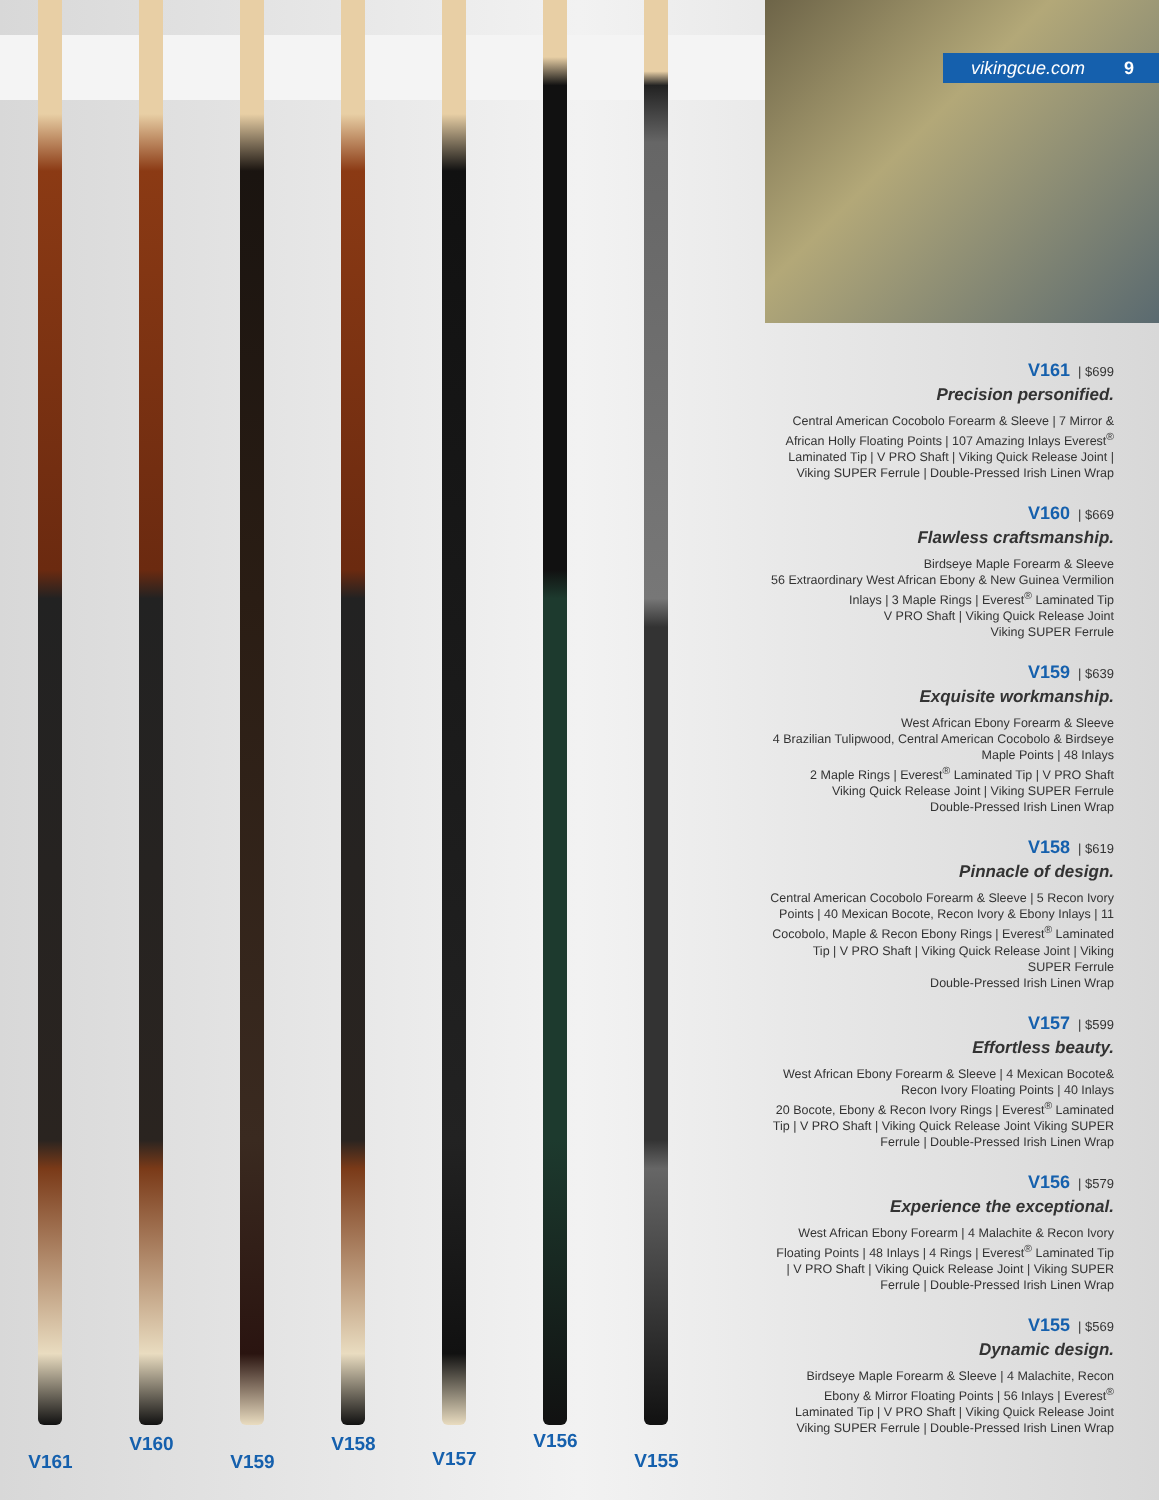V161
V160
V159
V158
V157
V156
V155
vikingcue.com 9
V161 | $699
Precision personified.
Central American Cocobolo Forearm & Sleeve | 7 Mirror & African Holly Floating Points | 107 Amazing Inlays Everest<sup>®</sup> Laminated Tip | V PRO Shaft | Viking Quick Release Joint | Viking SUPER Ferrule | Double-Pressed Irish Linen Wrap
V160 | $669
Flawless craftsmanship.
Birdseye Maple Forearm & Sleeve
56 Extraordinary West African Ebony & New Guinea Vermilion Inlays | 3 Maple Rings | Everest<sup>®</sup> Laminated Tip
V PRO Shaft | Viking Quick Release Joint
Viking SUPER Ferrule
V159 | $639
Exquisite workmanship.
West African Ebony Forearm & Sleeve
4 Brazilian Tulipwood, Central American Cocobolo & Birdseye Maple Points | 48 Inlays
2 Maple Rings | Everest<sup>®</sup> Laminated Tip | V PRO Shaft
Viking Quick Release Joint | Viking SUPER Ferrule
Double-Pressed Irish Linen Wrap
V158 | $619
Pinnacle of design.
Central American Cocobolo Forearm & Sleeve | 5 Recon Ivory Points | 40 Mexican Bocote, Recon Ivory & Ebony Inlays | 11 Cocobolo, Maple & Recon Ebony Rings | Everest<sup>®</sup> Laminated Tip | V PRO Shaft | Viking Quick Release Joint | Viking SUPER Ferrule
Double-Pressed Irish Linen Wrap
V157 | $599
Effortless beauty.
West African Ebony Forearm & Sleeve | 4 Mexican Bocote& Recon Ivory Floating Points | 40 Inlays
20 Bocote, Ebony & Recon Ivory Rings | Everest<sup>®</sup> Laminated Tip | V PRO Shaft | Viking Quick Release Joint Viking SUPER Ferrule | Double-Pressed Irish Linen Wrap
V156 | $579
Experience the exceptional.
West African Ebony Forearm | 4 Malachite & Recon Ivory Floating Points | 48 Inlays | 4 Rings | Everest<sup>®</sup> Laminated Tip | V PRO Shaft | Viking Quick Release Joint | Viking SUPER Ferrule | Double-Pressed Irish Linen Wrap
V155 | $569
Dynamic design.
Birdseye Maple Forearm & Sleeve | 4 Malachite, Recon Ebony & Mirror Floating Points | 56 Inlays | Everest<sup>®</sup> Laminated Tip | V PRO Shaft | Viking Quick Release Joint Viking SUPER Ferrule | Double-Pressed Irish Linen Wrap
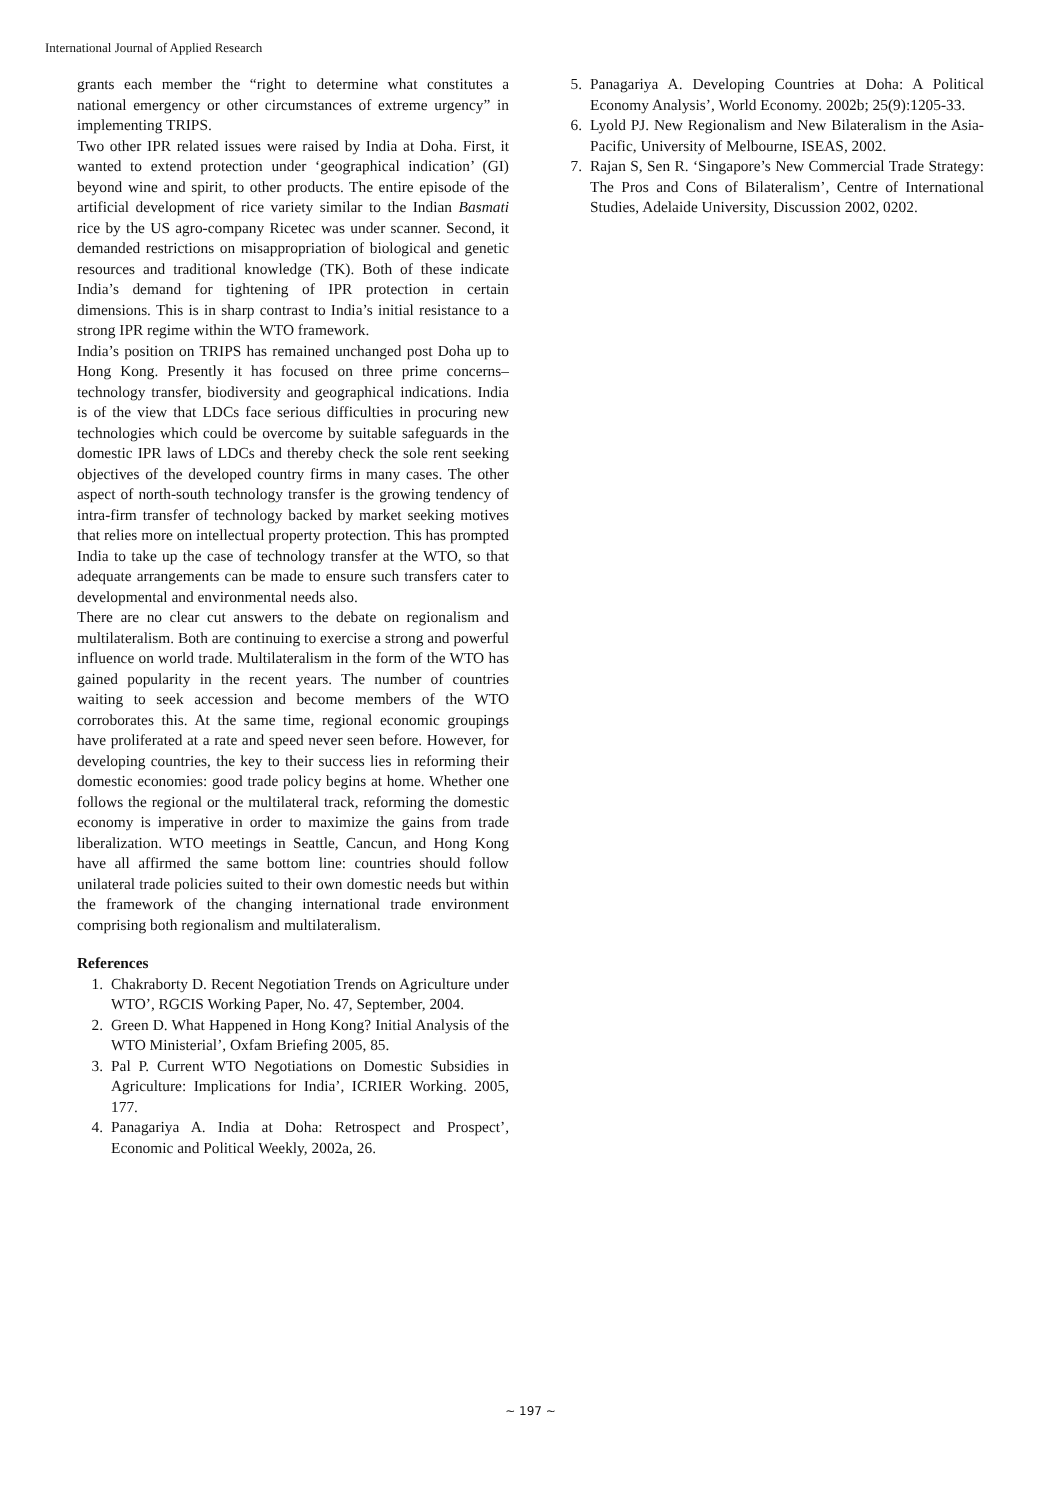International Journal of Applied Research
grants each member the “right to determine what constitutes a national emergency or other circumstances of extreme urgency” in implementing TRIPS.
Two other IPR related issues were raised by India at Doha. First, it wanted to extend protection under ‘geographical indication’ (GI) beyond wine and spirit, to other products. The entire episode of the artificial development of rice variety similar to the Indian Basmati rice by the US agro-company Ricetec was under scanner. Second, it demanded restrictions on misappropriation of biological and genetic resources and traditional knowledge (TK). Both of these indicate India’s demand for tightening of IPR protection in certain dimensions. This is in sharp contrast to India’s initial resistance to a strong IPR regime within the WTO framework.
India’s position on TRIPS has remained unchanged post Doha up to Hong Kong. Presently it has focused on three prime concerns–technology transfer, biodiversity and geographical indications. India is of the view that LDCs face serious difficulties in procuring new technologies which could be overcome by suitable safeguards in the domestic IPR laws of LDCs and thereby check the sole rent seeking objectives of the developed country firms in many cases. The other aspect of north-south technology transfer is the growing tendency of intra-firm transfer of technology backed by market seeking motives that relies more on intellectual property protection. This has prompted India to take up the case of technology transfer at the WTO, so that adequate arrangements can be made to ensure such transfers cater to developmental and environmental needs also.
There are no clear cut answers to the debate on regionalism and multilateralism. Both are continuing to exercise a strong and powerful influence on world trade. Multilateralism in the form of the WTO has gained popularity in the recent years. The number of countries waiting to seek accession and become members of the WTO corroborates this. At the same time, regional economic groupings have proliferated at a rate and speed never seen before. However, for developing countries, the key to their success lies in reforming their domestic economies: good trade policy begins at home. Whether one follows the regional or the multilateral track, reforming the domestic economy is imperative in order to maximize the gains from trade liberalization. WTO meetings in Seattle, Cancun, and Hong Kong have all affirmed the same bottom line: countries should follow unilateral trade policies suited to their own domestic needs but within the framework of the changing international trade environment comprising both regionalism and multilateralism.
References
1. Chakraborty D. Recent Negotiation Trends on Agriculture under WTO’, RGCIS Working Paper, No. 47, September, 2004.
2. Green D. What Happened in Hong Kong? Initial Analysis of the WTO Ministerial’, Oxfam Briefing 2005, 85.
3. Pal P. Current WTO Negotiations on Domestic Subsidies in Agriculture: Implications for India’, ICRIER Working. 2005, 177.
4. Panagariya A. India at Doha: Retrospect and Prospect’, Economic and Political Weekly, 2002a, 26.
5. Panagariya A. Developing Countries at Doha: A Political Economy Analysis’, World Economy. 2002b; 25(9):1205-33.
6. Lyold PJ. New Regionalism and New Bilateralism in the Asia- Pacific, University of Melbourne, ISEAS, 2002.
7. Rajan S, Sen R. ‘Singapore’s New Commercial Trade Strategy: The Pros and Cons of Bilateralism’, Centre of International Studies, Adelaide University, Discussion 2002, 0202.
~ 197 ~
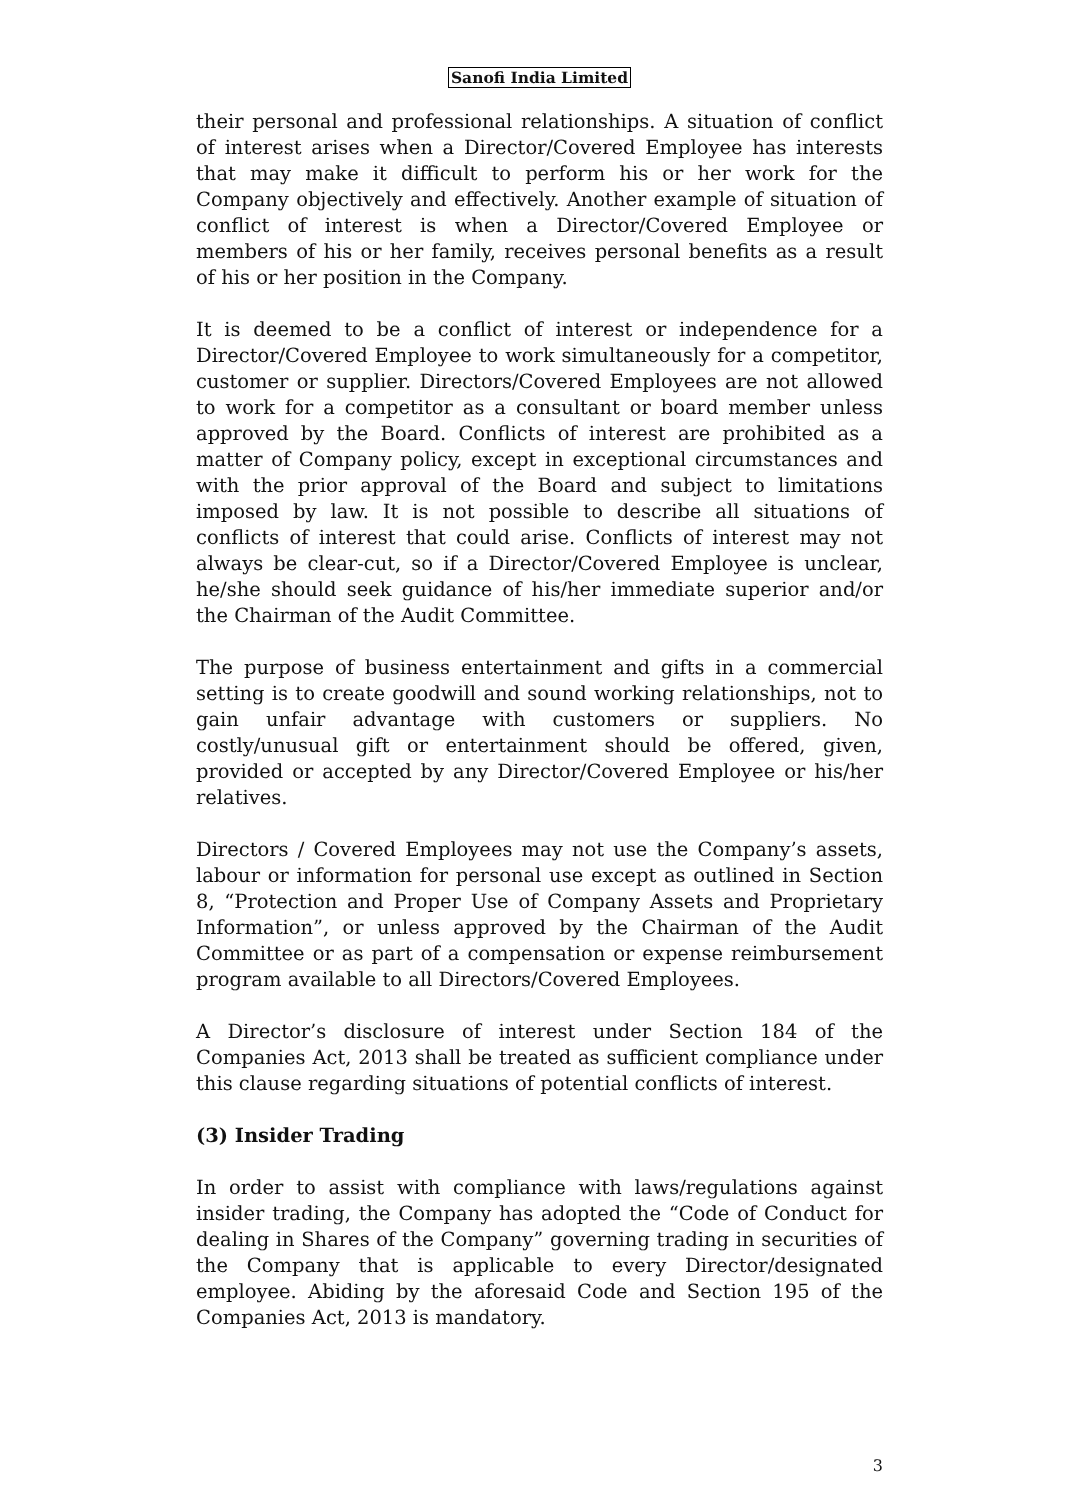Sanofi India Limited
their personal and professional relationships. A situation of conflict of interest arises when a Director/Covered Employee has interests that may make it difficult to perform his or her work for the Company objectively and effectively. Another example of situation of conflict of interest is when a Director/Covered Employee or members of his or her family, receives personal benefits as a result of his or her position in the Company.
It is deemed to be a conflict of interest or independence for a Director/Covered Employee to work simultaneously for a competitor, customer or supplier. Directors/Covered Employees are not allowed to work for a competitor as a consultant or board member unless approved by the Board. Conflicts of interest are prohibited as a matter of Company policy, except in exceptional circumstances and with the prior approval of the Board and subject to limitations imposed by law. It is not possible to describe all situations of conflicts of interest that could arise. Conflicts of interest may not always be clear-cut, so if a Director/Covered Employee is unclear, he/she should seek guidance of his/her immediate superior and/or the Chairman of the Audit Committee.
The purpose of business entertainment and gifts in a commercial setting is to create goodwill and sound working relationships, not to gain unfair advantage with customers or suppliers. No costly/unusual gift or entertainment should be offered, given, provided or accepted by any Director/Covered Employee or his/her relatives.
Directors / Covered Employees may not use the Company’s assets, labour or information for personal use except as outlined in Section 8, “Protection and Proper Use of Company Assets and Proprietary Information”, or unless approved by the Chairman of the Audit Committee or as part of a compensation or expense reimbursement program available to all Directors/Covered Employees.
A Director’s disclosure of interest under Section 184 of the Companies Act, 2013 shall be treated as sufficient compliance under this clause regarding situations of potential conflicts of interest.
(3) Insider Trading
In order to assist with compliance with laws/regulations against insider trading, the Company has adopted the “Code of Conduct for dealing in Shares of the Company” governing trading in securities of the Company that is applicable to every Director/designated employee. Abiding by the aforesaid Code and Section 195 of the Companies Act, 2013 is mandatory.
3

→ Requirement:
From the first line to the last, repeat the records exactly and skip the pictures.

→ Response to this task:
V161
V160
V159
V158
V157
V156
V155
vikingcue.com 9
V161 | $699
Precision personified.
Central American Cocobolo Forearm & Sleeve | 7 Mirror & African Holly Floating Points | 107 Amazing Inlays Everest<sup>®</sup> Laminated Tip | V PRO Shaft | Viking Quick Release Joint | Viking SUPER Ferrule | Double-Pressed Irish Linen Wrap
V160 | $669
Flawless craftsmanship.
Birdseye Maple Forearm & Sleeve
56 Extraordinary West African Ebony & New Guinea Vermilion Inlays | 3 Maple Rings | Everest<sup>®</sup> Laminated Tip
V PRO Shaft | Viking Quick Release Joint
Viking SUPER Ferrule
V159 | $639
Exquisite workmanship.
West African Ebony Forearm & Sleeve
4 Brazilian Tulipwood, Central American Cocobolo & Birdseye Maple Points | 48 Inlays
2 Maple Rings | Everest<sup>®</sup> Laminated Tip | V PRO Shaft
Viking Quick Release Joint | Viking SUPER Ferrule
Double-Pressed Irish Linen Wrap
V158 | $619
Pinnacle of design.
Central American Cocobolo Forearm & Sleeve | 5 Recon Ivory Points | 40 Mexican Bocote, Recon Ivory & Ebony Inlays | 11 Cocobolo, Maple & Recon Ebony Rings | Everest<sup>®</sup> Laminated Tip | V PRO Shaft | Viking Quick Release Joint | Viking SUPER Ferrule
Double-Pressed Irish Linen Wrap
V157 | $599
Effortless beauty.
West African Ebony Forearm & Sleeve | 4 Mexican Bocote& Recon Ivory Floating Points | 40 Inlays
20 Bocote, Ebony & Recon Ivory Rings | Everest<sup>®</sup> Laminated Tip | V PRO Shaft | Viking Quick Release Joint Viking SUPER Ferrule | Double-Pressed Irish Linen Wrap
V156 | $579
Experience the exceptional.
West African Ebony Forearm | 4 Malachite & Recon Ivory Floating Points | 48 Inlays | 4 Rings | Everest<sup>®</sup> Laminated Tip | V PRO Shaft | Viking Quick Release Joint | Viking SUPER Ferrule | Double-Pressed Irish Linen Wrap
V155 | $569
Dynamic design.
Birdseye Maple Forearm & Sleeve | 4 Malachite, Recon Ebony & Mirror Floating Points | 56 Inlays | Everest<sup>®</sup> Laminated Tip | V PRO Shaft | Viking Quick Release Joint Viking SUPER Ferrule | Double-Pressed Irish Linen Wrap
International Journal of Applied Research
grants each member the “right to determine what constitutes a national emergency or other circumstances of extreme urgency” in implementing TRIPS.
Two other IPR related issues were raised by India at Doha. First, it wanted to extend protection under ‘geographical indication’ (GI) beyond wine and spirit, to other products. The entire episode of the artificial development of rice variety similar to the Indian Basmati rice by the US agro-company Ricetec was under scanner. Second, it demanded restrictions on misappropriation of biological and genetic resources and traditional knowledge (TK). Both of these indicate India’s demand for tightening of IPR protection in certain dimensions. This is in sharp contrast to India’s initial resistance to a strong IPR regime within the WTO framework.
India’s position on TRIPS has remained unchanged post Doha up to Hong Kong. Presently it has focused on three prime concerns–technology transfer, biodiversity and geographical indications. India is of the view that LDCs face serious difficulties in procuring new technologies which could be overcome by suitable safeguards in the domestic IPR laws of LDCs and thereby check the sole rent seeking objectives of the developed country firms in many cases. The other aspect of north-south technology transfer is the growing tendency of intra-firm transfer of technology backed by market seeking motives that relies more on intellectual property protection. This has prompted India to take up the case of technology transfer at the WTO, so that adequate arrangements can be made to ensure such transfers cater to developmental and environmental needs also.
There are no clear cut answers to the debate on regionalism and multilateralism. Both are continuing to exercise a strong and powerful influence on world trade. Multilateralism in the form of the WTO has gained popularity in the recent years. The number of countries waiting to seek accession and become members of the WTO corroborates this. At the same time, regional economic groupings have proliferated at a rate and speed never seen before. However, for developing countries, the key to their success lies in reforming their domestic economies: good trade policy begins at home. Whether one follows the regional or the multilateral track, reforming the domestic economy is imperative in order to maximize the gains from trade liberalization. WTO meetings in Seattle, Cancun, and Hong Kong have all affirmed the same bottom line: countries should follow unilateral trade policies suited to their own domestic needs but within the framework of the changing international trade environment comprising both regionalism and multilateralism.
References
1. Chakraborty D. Recent Negotiation Trends on Agriculture under WTO’, RGCIS Working Paper, No. 47, September, 2004.
2. Green D. What Happened in Hong Kong? Initial Analysis of the WTO Ministerial’, Oxfam Briefing 2005, 85.
3. Pal P. Current WTO Negotiations on Domestic Subsidies in Agriculture: Implications for India’, ICRIER Working. 2005, 177.
4. Panagariya A. India at Doha: Retrospect and Prospect’, Economic and Political Weekly, 2002a, 26.
5. Panagariya A. Developing Countries at Doha: A Political Economy Analysis’, World Economy. 2002b; 25(9):1205-33.
6. Lyold PJ. New Regionalism and New Bilateralism in the Asia- Pacific, University of Melbourne, ISEAS, 2002.
7. Rajan S, Sen R. ‘Singapore’s New Commercial Trade Strategy: The Pros and Cons of Bilateralism’, Centre of International Studies, Adelaide University, Discussion 2002, 0202.
~ 197 ~
Sanofi India Limited
their personal and professional relationships. A situation of conflict of interest arises when a Director/Covered Employee has interests that may make it difficult to perform his or her work for the Company objectively and effectively. Another example of situation of conflict of interest is when a Director/Covered Employee or members of his or her family, receives personal benefits as a result of his or her position in the Company.
It is deemed to be a conflict of interest or independence for a Director/Covered Employee to work simultaneously for a competitor, customer or supplier. Directors/Covered Employees are not allowed to work for a competitor as a consultant or board member unless approved by the Board. Conflicts of interest are prohibited as a matter of Company policy, except in exceptional circumstances and with the prior approval of the Board and subject to limitations imposed by law. It is not possible to describe all situations of conflicts of interest that could arise. Conflicts of interest may not always be clear-cut, so if a Director/Covered Employee is unclear, he/she should seek guidance of his/her immediate superior and/or the Chairman of the Audit Committee.
The purpose of business entertainment and gifts in a commercial setting is to create goodwill and sound working relationships, not to gain unfair advantage with customers or suppliers. No costly/unusual gift or entertainment should be offered, given, provided or accepted by any Director/Covered Employee or his/her relatives.
Directors / Covered Employees may not use the Company’s assets, labour or information for personal use except as outlined in Section 8, “Protection and Proper Use of Company Assets and Proprietary Information”, or unless approved by the Chairman of the Audit Committee or as part of a compensation or expense reimbursement program available to all Directors/Covered Employees.
A Director’s disclosure of interest under Section 184 of the Companies Act, 2013 shall be treated as sufficient compliance under this clause regarding situations of potential conflicts of interest.
(3) Insider Trading
In order to assist with compliance with laws/regulations against insider trading, the Company has adopted the “Code of Conduct for dealing in Shares of the Company” governing trading in securities of the Company that is applicable to every Director/designated employee. Abiding by the aforesaid Code and Section 195 of the Companies Act, 2013 is mandatory.
3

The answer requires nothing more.